Treatments
Temporomandibular Disorders
Treatment of TMD
It is well accepted that conservative non-surgical treatments are effective in the vast majority of patients with TMD’s. The goals of treatment are to decrease pain, to increase jaw function, and to limit the impact of TMD on your daily life.
How do we decide which treatment is best for your TMD?
Treatment generally commences with simple, conservative and safe treatment modalities. The causes, nature and severity of your TMD are taken into account when deciding on your initial treatment plan. For the majority of patients, these initial treatment modalities are sufficient to manage their symptoms. If the initial treatment modalities are not effective in managing your symptoms, then further treatment modalities may be required to help manage you.
Treatment Options
- Medications – Prescription medications and/or “natural” medications can be used to help reduce inflammation, pain, and/or spasm of the jaw joints and jaw muscles
- Self Management techniques which can be performed at home or at work.

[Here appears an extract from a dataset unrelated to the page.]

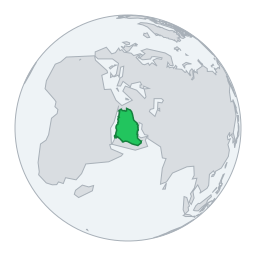 Saudi Arabia on an orthographic globe, rotated 38°
{"feature_id": "SAU", "entity_name": "Saudi Arabia", "entity_type": "country or territory", "adm_level": 0, "iso_a3": "SAU", "parent_name": "Asia", "parent_adm1": "", "projection": "orthographic", "projection_center": [44.88, 24.248], "detail": "fine", "context": "on_globe", "style": "filled", "palette": "green", "viewbox_px": 256, "rotation_deg": 38, "n_neighbors": 0, "source": "natural_earth", "source_scale": "50m", "svg_char_len": 14012}
<svg xmlns="http://www.w3.org/2000/svg" viewBox="0 0 256 256"><g transform="rotate(38 128 128)"><circle cx="128" cy="128" r="113" fill="#eef3f6" stroke="#a8b0b8"/><path d="M152.3,18.0L149.6,17.4L148.8,17.3L152.2,18.0L153.3,18.4L148.4,17.3L149.8,18.0L141.2,16.9L129.0,15.5L123.4,15.9L108.8,17.2L109.4,17.3L104.3,18.4L103.0,19.0L100.6,19.4L101.7,19.6L104.0,19.1L105.3,19.1L104.8,19.6L101.7,20.0L101.5,19.9L100.3,20.3L99.0,20.4L99.4,20.6L95.7,21.3L98.5,21.3L94.9,22.4L92.7,22.7L94.0,21.8L92.1,21.3L90.7,21.7L99.2,19.1L108.0,17.2L116.8,15.9L125.7,15.4L134.7,15.6L143.6,16.4L152.3,18.0ZM81.9,25.2L76.7,27.8L74.2,29.0L73.6,29.4L81.9,25.2ZM70.2,31.3L70.9,30.9L74.5,29.0L75.0,29.0L79.3,27.0L80.1,26.8L84.1,25.4L82.3,26.7L78.4,28.8L75.0,30.2L73.2,31.4L75.4,31.1L68.2,35.2L61.8,40.6L60.1,41.7L58.4,41.4L60.9,38.3L58.7,39.2L58.9,39.9L54.5,43.2L53.3,44.4L52.8,45.2L53.9,44.5L52.2,46.1L51.4,45.6L53.0,44.2L53.2,44.3L54.3,43.0L53.8,43.2L61.8,36.9L70.2,31.3ZM15.4,132.5L16.0,137.3L17.5,145.7L18.4,152.0L19.0,156.3L19.2,157.2L17.3,149.1L16.1,140.8L15.4,132.5ZM84.8,24.8L84.5,25.1L83.9,25.2L84.8,24.8ZM86.9,24.0L86.5,23.9L87.4,23.5L87.7,23.6L86.9,24.0ZM156.9,19.2L157.7,19.5L156.0,18.9L156.9,19.2ZM87.1,24.2L89.1,22.9L90.8,22.2L92.9,22.0L87.1,24.2ZM157.5,19.5L159.4,20.5L161.6,21.1L156.5,20.4L156.6,19.5L154.2,18.7L156.4,19.3L157.5,19.5ZM105.0,18.8L102.5,19.3L105.1,18.6L105.0,18.8ZM106.4,18.4L112.7,16.7L116.2,16.4L113.4,16.9L118.3,16.5L117.0,17.1L113.9,17.5L111.9,17.5L112.9,17.8L106.4,18.4ZM153.4,20.0L153.1,20.2L152.4,19.8L153.4,20.0ZM106.0,19.1L106.9,18.7L110.1,18.4L108.7,19.2L108.1,19.0L106.0,19.1ZM120.3,16.1L122.4,16.2L121.9,16.7L122.6,16.8L117.2,17.1L120.3,16.1ZM107.2,19.3L108.0,19.6L106.0,20.2L105.3,19.5L107.2,19.3ZM111.4,18.0L112.9,17.9L111.6,18.2L111.4,18.0ZM99.5,22.8L100.6,22.1L102.3,21.8L99.5,22.8ZM108.4,19.7L109.0,19.5L109.8,19.4L110.0,19.8L108.4,19.7ZM117.2,17.6L116.6,17.8L119.4,17.4L119.1,18.0L115.6,18.2L117.0,18.3L116.9,18.5L114.1,18.5L117.2,17.6ZM112.5,19.8L107.9,20.5L105.5,21.8L103.9,22.0L108.0,20.0L112.5,19.8ZM113.7,19.0L112.6,19.5L111.1,19.4L111.0,19.0L113.7,19.0ZM120.2,18.3L121.5,17.4L122.3,17.5L120.2,18.3ZM112.1,20.2L113.2,20.0L112.0,20.2L112.1,20.2ZM118.0,18.8L118.4,18.5L119.2,18.5L118.0,18.8ZM115.1,20.1L113.6,20.2L113.5,19.9L115.1,20.1ZM116.6,19.5L117.7,19.6L114.3,19.7L116.7,19.3L116.6,19.5ZM118.7,18.9L119.3,18.8L118.4,19.1L118.7,18.9ZM116.4,21.3L112.2,21.5L111.9,20.7L116.0,20.6L116.4,21.3ZM34.6,141.0L31.4,122.5L34.3,117.4L35.8,110.0L57.2,91.7L60.6,94.6L76.2,95.7L77.9,97.1L74.9,102.6L85.7,112.2L90.5,108.0L101.4,113.5L109.4,114.1L114.3,103.4L101.2,102.1L100.1,96.6L111.5,92.9L123.1,94.5L123.0,92.4L116.7,87.3L120.3,83.8L114.6,85.3L116.2,87.5L112.6,88.7L111.0,86.7L112.3,85.5L109.1,84.2L103.5,91.1L104.5,94.1L95.4,94.3L96.3,99.5L93.5,101.5L91.0,93.5L92.0,90.9L86.6,81.9L84.8,84.6L89.7,93.4L87.7,92.5L85.3,96.7L85.6,92.7L80.7,82.9L73.2,83.1L61.9,92.0L57.9,91.7L55.3,88.2L61.2,77.7L69.5,79.6L71.7,76.4L71.5,70.7L74.0,72.0L75.0,70.0L78.3,70.7L84.4,67.1L87.9,67.4L91.8,62.0L94.1,61.6L91.2,64.8L91.0,67.5L100.1,68.8L102.2,67.9L104.0,64.4L106.3,65.4L106.8,61.8L112.7,61.3L106.0,59.2L107.9,55.5L112.2,53.2L111.6,51.7L104.6,55.6L102.8,57.5L103.3,59.7L97.5,65.3L94.1,65.8L95.6,58.9L90.9,59.0L94.1,54.0L111.1,46.0L117.6,45.1L125.1,50.8L122.8,52.9L118.9,51.7L121.2,56.0L121.7,54.1L123.5,55.1L125.8,52.3L127.3,52.9L127.0,49.3L129.0,49.7L129.1,52.0L134.2,48.7L138.8,49.1L139.3,48.1L138.5,46.9L144.8,48.5L144.9,47.7L142.8,46.9L141.6,44.8L141.9,42.0L144.1,42.7L144.3,43.8L148.0,47.4L148.1,50.6L149.0,50.6L149.4,48.1L144.9,43.6L144.5,41.7L147.0,43.5L146.1,42.7L146.5,42.0L149.0,42.1L146.5,40.0L148.7,32.7L153.8,32.4L155.7,34.6L159.6,31.3L165.0,32.0L163.1,31.1L163.6,29.3L161.9,29.1L161.1,28.5L161.7,24.8L163.5,24.7L161.6,22.7L160.7,22.4L159.2,22.3L156.5,20.4L161.6,21.1L163.6,21.8L165.4,22.0L169.7,23.8L174.0,25.7L177.6,28.0L180.8,29.6L181.1,29.5L185.7,31.8L193.8,37.3L185.6,33.0L173.1,26.3L178.1,28.9L176.5,28.5L178.0,29.6L181.5,31.6L182.2,31.7L185.5,36.9L193.0,44.0L193.7,42.3L196.5,43.6L205.7,51.9L213.9,66.9L217.8,70.0L219.7,72.8L220.0,75.6L217.2,71.5L215.2,71.0L213.6,68.5L213.1,72.1L210.8,68.7L211.5,73.5L214.0,75.7L215.3,73.5L216.9,79.5L221.4,82.9L224.6,88.7L226.2,102.1L223.7,108.1L224.2,110.2L221.8,109.1L220.7,114.4L226.9,123.6L227.4,126.9L224.7,135.3L224.3,133.0L218.0,129.9L218.3,138.1L223.2,142.5L224.9,149.3L221.8,148.5L219.9,142.7L217.7,141.4L217.2,134.4L213.2,125.2L210.1,128.6L209.3,124.5L203.4,117.6L198.3,122.3L190.8,136.1L191.5,146.8L188.2,152.3L179.9,138.7L176.8,128.7L173.5,130.4L165.3,122.8L150.0,124.1L148.2,121.5L145.2,123.0L139.5,120.6L136.9,116.3L133.3,116.7L140.4,128.1L144.3,127.7L148.1,122.9L149.3,127.1L154.8,130.4L147.4,141.0L125.3,150.7L123.8,142.6L110.3,119.9L111.1,117.4L111.0,117.1L110.9,116.6L109.0,120.6L106.9,116.1L113.4,132.0L114.3,138.7L125.0,151.1L123.8,152.4L127.5,154.9L140.0,151.6L139.9,154.2L133.6,166.5L116.9,182.3L119.5,192.5L119.0,200.8L109.4,205.6L111.2,211.6L106.4,213.3L106.7,216.5L103.3,219.4L97.4,221.6L86.4,219.9L85.0,217.1L78.4,210.6L68.9,194.5L70.9,188.1L69.6,182.2L61.7,167.4L63.3,160.3L61.4,156.6L57.3,156.2L55.2,151.7L52.8,150.9L38.5,148.1L34.6,141.0ZM48.6,102.5L47.8,104.7L48.6,102.5ZM134.7,101.9L142.1,102.3L139.9,95.4L142.6,95.1L140.8,93.0L139.7,94.9L135.7,89.3L139.3,87.3L138.9,84.4L136.4,84.2L130.5,88.8L136.3,96.8L134.1,99.6L134.7,101.9ZM54.6,43.2L54.6,43.3L53.7,44.3L53.4,44.4L54.6,43.2ZM54.2,46.4L51.4,48.9L53.2,47.0L52.3,47.4L54.8,44.1L59.3,42.1L56.8,43.5L54.2,46.4ZM59.5,39.7L57.4,41.7L59.5,39.6L59.5,39.7ZM76.9,59.9L77.6,61.4L75.6,63.3L71.1,63.7L73.9,60.8L76.9,59.9ZM78.9,63.2L81.6,56.7L84.5,56.5L82.4,57.6L84.1,58.1L81.2,60.2L81.3,66.7L79.6,68.9L72.2,67.9L75.6,66.9L74.8,65.3L78.9,63.2ZM83.3,43.3L84.5,41.2L89.3,43.3L87.6,45.0L83.0,45.3L82.3,43.4L83.3,43.3ZM90.6,24.3L90.8,23.9L91.6,23.7L92.2,23.8L90.6,24.3ZM99.9,22.5L90.9,25.9L90.6,25.6L85.6,28.3L82.9,28.6L86.2,26.7L80.5,29.2L82.4,27.7L78.5,29.6L86.2,25.4L87.6,24.3L87.0,25.3L89.4,25.0L90.9,24.6L96.3,22.6L100.6,20.6L103.7,20.2L104.8,20.5L104.2,21.0L102.4,21.0L102.9,21.6L99.8,22.0L99.9,22.5ZM115.0,28.5L113.1,27.7L113.7,30.3L110.6,30.1L110.9,30.5L108.2,31.1L105.3,32.6L104.1,32.3L103.5,33.1L101.7,33.6L100.5,34.6L97.9,34.5L96.2,35.7L95.9,35.0L93.8,37.2L94.2,35.6L91.9,36.4L92.7,37.5L81.4,36.4L76.3,37.6L71.9,39.7L73.2,37.1L78.3,33.7L84.9,30.6L89.5,29.9L89.3,29.1L91.5,28.6L90.8,29.5L93.2,27.8L94.8,27.7L100.6,25.9L103.1,23.9L105.3,23.3L105.1,24.1L107.4,23.0L108.6,24.1L110.2,23.7L112.9,24.6L111.7,26.5L113.6,26.0L115.7,26.8L115.0,28.5ZM117.1,21.6L116.3,23.5L114.2,24.4L110.3,22.6L108.6,22.7L106.1,21.9L109.2,20.6L109.6,20.9L110.8,20.9L109.3,21.3L111.4,21.1L112.0,21.6L113.8,21.6L113.0,22.1L117.1,21.6ZM80.6,95.3L82.1,95.9L84.6,96.1L83.1,99.0L80.6,95.3ZM77.1,88.7L78.6,88.6L77.7,92.4L76.1,92.0L77.1,88.7ZM80.2,85.5L78.7,88.3L78.6,86.5L80.2,85.5ZM92.6,64.7L94.2,64.5L94.1,65.4L92.8,66.5L92.6,64.7ZM116.0,37.3L115.3,36.4L116.0,36.1L116.6,33.8L118.9,33.9L119.5,35.3L116.0,37.3ZM111.6,105.1L108.9,107.0L107.9,105.9L109.0,105.4L111.6,105.1ZM95.0,103.1L98.4,105.0L94.5,103.9L95.0,103.1ZM118.7,37.1L118.6,36.0L119.8,36.7L118.7,37.1ZM120.6,33.9L122.2,34.5L119.2,33.7L120.6,33.9ZM158.3,233.0L159.2,233.4L157.4,233.7L158.3,233.0ZM138.6,199.4L131.9,213.2L126.5,213.3L125.0,209.4L127.2,201.1L133.4,198.6L136.3,194.5L138.6,199.4ZM234.8,157.6L235.6,156.9L235.5,157.4L234.8,157.6ZM234.1,157.1L235.2,156.0L233.7,158.3L234.1,157.1ZM235.5,155.5L236.6,153.3L237.1,152.0L236.9,153.1L235.5,155.5ZM233.3,158.0L227.8,162.4L225.3,162.9L226.2,160.7L230.2,158.3L233.3,158.0ZM225.9,160.8L221.8,158.5L214.4,147.5L217.1,146.6L224.5,151.7L224.1,153.4L226.6,155.7L225.9,160.8ZM234.9,145.2L234.4,150.0L231.6,152.1L230.2,152.5L229.3,147.5L229.8,144.1L231.1,143.3L234.5,129.6L236.0,130.8L235.2,136.1L236.3,139.0L234.9,145.2ZM192.1,147.7L195.0,153.2L193.0,154.8L192.1,147.7ZM234.9,121.1L234.2,127.0L234.5,119.8L234.9,121.1ZM234.4,114.8L235.0,116.9L234.0,115.4L234.4,114.8ZM225.1,113.3L223.8,114.8L223.3,113.2L224.6,110.5L225.1,113.3ZM227.1,93.8L228.9,98.3L229.3,100.1L227.8,97.8L227.1,93.8ZM138.6,38.4L135.2,41.3L134.2,43.9L136.1,46.0L132.0,44.5L133.4,40.5L138.6,38.4ZM147.2,33.2L145.5,31.7L147.2,31.7L147.8,32.1L147.2,33.2ZM145.5,32.7L141.7,32.1L141.3,30.9L144.4,31.6L145.5,32.7ZM130.1,34.1L128.9,34.9L128.0,34.2L130.1,34.1ZM216.0,198.3L215.6,198.7L218.1,195.5L222.1,188.5L222.5,188.1L225.1,182.7L230.9,173.1L235.8,160.4L236.2,159.3L233.4,167.7L230.0,175.9L225.9,183.7L221.2,191.2L216.0,198.3ZM236.7,155.3L238.1,150.2L238.5,149.0L236.7,155.3ZM240.3,136.9L240.4,135.4L240.5,132.9L240.3,133.2L240.6,130.1L240.6,130.8L240.3,136.9ZM239.4,139.9L239.3,141.2L239.1,140.8L239.4,139.9ZM239.7,138.5L240.1,138.2L239.6,139.7L239.7,138.5ZM237.0,139.3L237.3,141.7L238.4,138.4L237.5,142.1L237.9,145.7L237.5,147.9L237.2,143.8L236.6,149.4L236.1,149.9L236.1,145.8L236.8,139.7L237.3,136.8L239.0,133.2L237.0,139.3ZM239.8,135.1L239.7,132.2L239.7,129.7L240.0,131.0L239.8,135.1ZM238.6,125.6L237.4,123.0L236.9,125.4L237.5,118.1L238.6,121.8L238.6,125.6ZM236.8,118.3L236.4,120.5L236.5,116.5L236.8,118.3ZM236.0,119.5L235.4,117.0L236.0,116.6L236.0,119.5ZM237.2,117.9L236.4,113.3L237.2,115.5L237.2,117.9ZM233.8,111.5L236.0,114.2L234.0,114.5L231.6,106.1L232.2,105.0L233.8,111.5ZM222.7,73.8L221.3,71.8L221.2,70.5L222.2,72.2L222.7,73.8ZM219.7,65.3L220.7,69.6L221.3,73.3L222.2,73.8L224.3,78.0L221.7,75.3L219.7,69.9L219.7,67.8L217.5,64.6L216.2,61.6L213.2,58.1L212.0,56.2L214.7,58.7L219.7,65.3ZM211.9,56.8L206.3,50.7L207.2,50.2L208.6,51.4L210.8,54.3L210.2,54.4L211.9,56.8ZM205.2,49.1L204.5,49.3L194.8,42.4L193.0,40.9L200.9,45.4L200.7,45.8L202.9,47.7L205.2,49.1ZM154.3,20.5L153.2,20.2L154.1,20.2L154.3,20.5ZM160.1,28.4L159.1,27.7L160.2,27.6L160.1,28.4ZM156.8,25.8L156.3,26.4L155.9,25.5L156.8,25.8ZM155.3,27.9L155.6,26.5L156.6,28.2L155.3,27.9Z" fill="#d9dde1" stroke="#a8b0b8" stroke-width="1"/><path d="M141.2,138.0L140.7,138.1L140.3,138.1L139.8,138.2L139.3,138.3L138.8,138.4L138.2,138.5L137.6,138.6L137.0,138.7L136.5,138.8L136.0,138.9L135.7,139.0L135.4,139.2L134.9,139.5L134.4,139.7L134.1,139.9L133.9,140.2L133.7,140.4L133.5,140.7L133.3,141.0L133.1,141.3L133.0,141.5L132.8,141.9L132.7,142.1L132.3,142.3L131.9,142.3L131.8,142.0L131.6,141.8L131.5,141.7L131.4,141.7L131.1,141.7L130.7,141.7L130.2,141.7L129.7,141.7L129.2,141.6L128.7,141.4L128.1,141.4L127.7,141.4L127.4,141.4L127.0,141.4L126.6,141.4L126.5,141.5L126.4,141.5L126.2,141.6L125.8,141.5L125.7,141.4L125.5,141.2L125.4,141.2L125.1,141.2L125.0,141.3L124.8,141.5L124.8,141.8L124.7,142.0L124.7,142.3L124.7,142.5L124.8,142.6L124.8,142.8L124.7,142.8L124.6,143.0L124.4,143.1L124.1,143.4L124.0,143.0L123.9,142.9L123.9,142.7L123.6,142.4L123.5,142.1L123.3,141.9L123.2,141.7L123.2,141.3L122.7,140.9L122.1,140.4L122.0,140.2L121.7,139.7L121.6,139.3L121.2,138.8L121.2,138.7L121.1,138.2L120.7,137.2L120.4,136.9L120.4,136.7L120.1,136.6L119.9,136.2L119.2,135.7L118.8,135.6L118.5,135.4L118.3,135.1L118.1,134.7L117.7,134.2L117.4,133.6L117.5,133.3L117.5,133.1L117.4,132.9L117.3,132.6L117.3,132.4L117.3,132.1L117.4,131.8L117.4,131.6L117.5,131.4L117.5,131.0L117.4,130.8L117.4,130.7L117.2,130.5L117.3,130.5L117.1,130.2L117.0,129.8L116.9,129.6L116.6,129.1L116.5,128.8L116.2,128.4L115.9,128.1L115.6,127.9L115.4,127.8L115.2,127.6L114.9,127.6L114.7,127.2L114.6,126.9L114.3,126.5L114.4,126.4L114.5,126.2L114.4,126.0L114.4,125.9L114.3,125.6L113.9,124.9L113.7,124.6L113.6,124.3L113.6,124.1L113.3,123.9L112.9,122.9L112.6,122.6L112.5,122.3L112.3,121.9L112.1,121.6L111.8,121.2L111.6,120.6L111.2,120.0L111.1,119.9L110.7,119.8L110.5,119.7L110.3,119.9L110.3,119.7L110.6,119.0L110.7,118.6L111.1,117.4L111.4,117.5L111.7,117.5L112.1,117.6L112.6,117.7L112.8,117.8L113.3,117.5L113.7,117.3L113.9,116.9L114.1,116.6L114.5,116.5L115.0,116.5L115.4,116.4L115.5,116.4L115.6,116.1L115.7,115.8L115.8,115.7L116.1,115.5L116.3,115.4L116.1,115.1L115.8,114.8L115.6,114.4L115.3,114.1L115.0,113.7L114.8,113.4L115.2,113.3L115.7,113.2L116.1,113.1L116.7,113.0L117.2,112.9L117.8,112.7L118.2,112.6L118.5,112.4L118.8,112.4L119.4,112.6L119.9,112.7L120.5,112.8L121.2,113.2L121.5,113.5L122.0,113.7L122.5,114.0L122.8,114.3L123.3,114.6L123.6,114.9L124.1,115.3L124.6,115.7L125.0,116.1L125.6,116.5L126.1,117.0L126.7,117.5L127.1,117.8L127.7,118.3L128.3,118.3L129.1,118.4L129.8,118.5L130.5,118.5L130.8,118.5L131.2,118.5L131.6,118.6L131.9,118.6L132.4,118.6L132.5,118.9L132.6,119.2L132.7,119.4L132.8,119.5L133.2,119.5L133.5,119.5L133.8,119.5L134.1,119.5L134.3,119.7L134.3,119.9L134.5,120.3L134.8,120.6L134.9,120.9L134.8,121.0L135.0,121.3L135.3,121.4L135.6,121.5L135.7,121.9L135.9,122.1L136.1,122.2L136.5,122.5L136.9,122.8L137.2,123.1L137.0,123.4L137.2,123.5L137.3,123.6L137.4,123.8L137.3,124.2L137.2,124.2L137.2,124.5L137.3,124.7L137.4,124.9L137.5,125.1L137.9,125.5L138.0,125.7L138.1,126.1L138.3,126.4L138.4,126.6L138.6,126.7L138.7,126.9L138.8,127.1L139.0,127.1L139.4,127.0L139.5,127.1L139.6,127.3L139.5,127.6L139.8,127.6L140.0,127.6L140.0,127.9L140.0,128.0L140.2,128.3L140.3,128.4L140.4,128.5L140.5,128.6L140.7,128.9L140.8,129.0L141.0,129.2L141.1,129.4L141.2,129.5L141.3,129.6L141.5,129.7L141.6,129.9L141.7,130.0L141.8,130.1L142.0,130.2L142.4,130.2L142.7,130.3L143.0,130.3L143.4,130.3L143.8,130.3L144.2,130.4L144.6,130.4L145.0,130.4L145.3,130.4L145.6,130.5L145.9,130.5L146.1,130.5L146.3,130.5L146.5,130.5L146.6,130.3L146.7,130.6L146.9,130.7L147.0,131.0L147.4,131.5L147.5,131.7L147.5,131.9L147.4,132.1L147.4,132.3L147.3,132.5L147.2,132.8L147.2,133.0L147.1,133.4L147.0,133.6L147.0,133.9L146.9,134.1L146.9,134.3L146.8,134.5L146.7,135.0L146.6,135.4L146.6,135.7L146.4,135.8L146.1,135.9L145.8,136.0L145.4,136.2L145.1,136.3L144.8,136.4L144.5,136.6L144.2,136.7L143.9,136.8L143.6,137.0L143.3,137.1L143.0,137.2L142.7,137.4L142.4,137.5L142.0,137.6L141.7,137.7L141.4,137.9L141.2,138.0ZM122.6,142.7L122.9,142.7L122.9,142.9L122.9,143.0L122.8,142.9L122.7,142.8L122.4,142.8L122.2,142.6L122.2,142.4L122.3,142.4L122.3,142.1L122.5,142.3L122.5,142.5L122.6,142.7ZM113.9,125.4L113.7,125.2L113.2,124.9L113.3,124.7L113.3,124.8L113.6,125.0L113.9,125.3L114.0,125.3L113.9,125.4ZM113.4,124.7L113.4,124.4L113.4,124.5L113.4,124.7Z" fill="#22c55e" stroke="#15803d" stroke-width="1.5"/></g></svg>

- Cognitive Behavioural therapy – understanding what causes and triggers your jaw pain and dysfuction and learning methods to deal with these
- Occlusal Splint Therapy. Splints act like ‘walking sticks’ or ‘crutches’ for your jaw muscles and jaw joints. They support and reduce the loading on these structures in order to facilitate natural healing of the injured structures. Splints are also very important to protect the teeth from the damage that can be caused by tooth clenching and grinding.
- Jaw joint injections with local anaesthetic, hyaluronic acid and/or cortisone.
- Botox injections into the jaw muscles.
- Trigger point injections into the jaw muscles with or without local anaesthesia.